Dass die Kaution an den Kl. ausgehändigt worden ist, müssen, da es sich um eine anspruchsbegründende Tatsache handelt, die Bekl. vortragen und beweisen. In der Berufungsbegründung tragen sie zwar erstmals vor, dass der Kl. „die streitgegenständliche Mietkaution erhalten“ habe, treten hierfür aber trotz des Bestreitens des Kl. keinen Beweis an. Ein aufrechenbarer Anspruch steht den Bekl. gegen den Kl. daher nicht zu.

b) Zu Unrecht berufen sich die Bekl. für ihre Meinung, der Kl. sei als Zwangsverwalter ungeachtet einer Aushändigung der Kaution zu deren Rückzahlung verpflichtet, auf die Entscheidung des LG Stuttgart, NJW 1977, 1885 (1886). Auch diese Entscheidung wendet § 572 S. 2 BGB an, hat aber im entschiedenen Fall die Aufrechnung mit dem Kautionsrückzahlungsanspruch gegenüber dem Zwangsverwalter mit der Begründung zugelassen, dass § 572 S. 2 BGB eine einmal gegebene Aufrechnungslage nicht berühre, weil er keinen über die allgemeinen Vorschriften hinausgehenden Aufrechnungsausschluss beinhalte; da im entschiedenen Fall die beiden Forderungen gleichzeitig fällig geworden waren, griff § 392 BGB nicht ein.

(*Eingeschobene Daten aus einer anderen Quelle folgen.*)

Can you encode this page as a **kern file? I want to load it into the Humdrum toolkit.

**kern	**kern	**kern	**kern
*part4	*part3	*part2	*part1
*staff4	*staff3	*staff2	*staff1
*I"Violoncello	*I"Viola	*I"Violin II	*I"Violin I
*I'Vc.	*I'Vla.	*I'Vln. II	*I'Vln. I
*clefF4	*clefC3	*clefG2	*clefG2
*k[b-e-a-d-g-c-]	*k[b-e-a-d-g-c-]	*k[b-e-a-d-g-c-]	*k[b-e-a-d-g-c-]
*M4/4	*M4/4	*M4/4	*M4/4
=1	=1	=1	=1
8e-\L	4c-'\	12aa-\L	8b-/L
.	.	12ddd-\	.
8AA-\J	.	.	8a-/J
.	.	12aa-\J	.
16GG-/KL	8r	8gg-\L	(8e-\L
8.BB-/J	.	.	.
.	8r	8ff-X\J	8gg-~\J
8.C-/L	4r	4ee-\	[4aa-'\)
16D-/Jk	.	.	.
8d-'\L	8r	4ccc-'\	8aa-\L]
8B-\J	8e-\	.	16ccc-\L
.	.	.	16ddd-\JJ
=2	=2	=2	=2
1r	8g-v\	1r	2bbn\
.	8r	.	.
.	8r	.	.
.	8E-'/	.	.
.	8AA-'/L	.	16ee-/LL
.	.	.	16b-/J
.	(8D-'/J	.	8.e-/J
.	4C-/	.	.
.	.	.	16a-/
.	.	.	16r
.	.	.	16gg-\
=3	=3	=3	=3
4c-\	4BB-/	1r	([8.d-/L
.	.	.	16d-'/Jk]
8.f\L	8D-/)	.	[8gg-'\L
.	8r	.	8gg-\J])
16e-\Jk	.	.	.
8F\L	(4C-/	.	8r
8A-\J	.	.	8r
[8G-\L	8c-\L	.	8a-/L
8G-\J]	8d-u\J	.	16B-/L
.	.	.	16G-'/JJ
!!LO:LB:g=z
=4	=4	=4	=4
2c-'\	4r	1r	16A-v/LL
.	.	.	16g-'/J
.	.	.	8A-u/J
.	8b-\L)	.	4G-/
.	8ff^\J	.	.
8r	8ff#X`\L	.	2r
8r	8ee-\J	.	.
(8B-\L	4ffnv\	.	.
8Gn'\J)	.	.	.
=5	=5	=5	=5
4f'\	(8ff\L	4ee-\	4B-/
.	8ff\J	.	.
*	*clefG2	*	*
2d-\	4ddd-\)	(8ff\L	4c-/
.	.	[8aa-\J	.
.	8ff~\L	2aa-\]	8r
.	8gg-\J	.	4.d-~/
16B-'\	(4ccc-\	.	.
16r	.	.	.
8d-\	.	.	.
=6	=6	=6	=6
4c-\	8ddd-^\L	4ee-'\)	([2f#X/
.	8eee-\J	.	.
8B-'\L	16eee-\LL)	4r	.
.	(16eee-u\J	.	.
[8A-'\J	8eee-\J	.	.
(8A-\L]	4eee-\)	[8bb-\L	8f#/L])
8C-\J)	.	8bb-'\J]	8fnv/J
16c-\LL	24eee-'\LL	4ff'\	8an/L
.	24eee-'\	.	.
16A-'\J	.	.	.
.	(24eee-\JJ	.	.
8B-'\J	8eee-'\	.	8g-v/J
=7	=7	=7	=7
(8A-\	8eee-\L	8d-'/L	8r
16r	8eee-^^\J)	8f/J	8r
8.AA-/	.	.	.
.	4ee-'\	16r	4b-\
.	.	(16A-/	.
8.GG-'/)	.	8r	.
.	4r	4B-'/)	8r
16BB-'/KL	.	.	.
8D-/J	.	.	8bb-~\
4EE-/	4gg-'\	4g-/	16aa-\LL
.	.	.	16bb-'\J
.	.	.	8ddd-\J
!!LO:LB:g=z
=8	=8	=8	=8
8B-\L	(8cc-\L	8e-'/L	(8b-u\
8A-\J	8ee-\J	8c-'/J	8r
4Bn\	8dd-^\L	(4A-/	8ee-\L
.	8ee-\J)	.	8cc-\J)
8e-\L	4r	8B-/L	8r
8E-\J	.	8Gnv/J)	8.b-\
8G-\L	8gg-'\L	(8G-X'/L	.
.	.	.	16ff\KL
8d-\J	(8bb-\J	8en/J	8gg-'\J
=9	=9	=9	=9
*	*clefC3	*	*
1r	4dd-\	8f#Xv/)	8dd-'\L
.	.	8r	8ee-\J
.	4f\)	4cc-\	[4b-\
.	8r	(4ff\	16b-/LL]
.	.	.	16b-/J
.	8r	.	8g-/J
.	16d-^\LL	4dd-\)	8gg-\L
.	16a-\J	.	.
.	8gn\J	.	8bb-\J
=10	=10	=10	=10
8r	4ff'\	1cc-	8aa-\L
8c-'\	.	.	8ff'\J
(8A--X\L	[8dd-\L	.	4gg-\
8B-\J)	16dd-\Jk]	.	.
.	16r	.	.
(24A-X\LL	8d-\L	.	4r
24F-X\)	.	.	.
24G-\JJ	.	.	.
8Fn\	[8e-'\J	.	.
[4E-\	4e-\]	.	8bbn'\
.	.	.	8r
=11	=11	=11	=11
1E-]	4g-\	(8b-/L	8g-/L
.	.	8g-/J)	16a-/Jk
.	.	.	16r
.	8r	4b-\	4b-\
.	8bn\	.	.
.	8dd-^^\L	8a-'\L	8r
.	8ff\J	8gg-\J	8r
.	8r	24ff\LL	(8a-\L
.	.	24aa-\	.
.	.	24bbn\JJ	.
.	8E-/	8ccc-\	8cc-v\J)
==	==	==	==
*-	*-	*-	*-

c) Die Bekl. können mit dem ihnen gegenüber ihrem Vermieter zustehenden Kautionsrückzahlungsanspruch nicht gegenüber dem Kl. aufrechnen. Dies ergibt sich, wie das AG zutreffend ausgeführt hat, aus den §§ 392 , 1125 , 1124 II BGB, § 148 I 1 ZVG. Denn der Kautionsrückzahlungsanspruch der Bekl. ist, wenn nicht gar erst nach der Beschlagnahme entstanden, so jedenfalls erst danach und später als die beschlagnahmten Mietzinsforderungen fällig geworden.

d) Den Bekl. steht gegenüber dem Kl. auch kein Zurückbehaltungsrecht gegen die noch offenen Mietzinsansprüche zu. Denn zwar schließt das gesetzliche Aufrechnungsverbot des § 392 nicht generell auch das Zurückbehaltungsrecht nach § 273 BGB aus. Im vorliegenden Fall, in dem beide Forderungen auf Geld gerichtet und fällig sind (wobei zu Gunsten der Bekl. die Fälligkeit ihres Kautionsrückzahlungsanspruchs unterstellt wird), ist das Zurückbehaltungsrecht aber ausgeschlossen, weil seine Ausübung hier der (unzulässigen) Aufrechnung gleichkommt (vgl. Palandt/Heinrichs, BGB, 57. Aufl., § 273 Rdnr. 14 m. Nachw. der BGH-Rechtsprechung).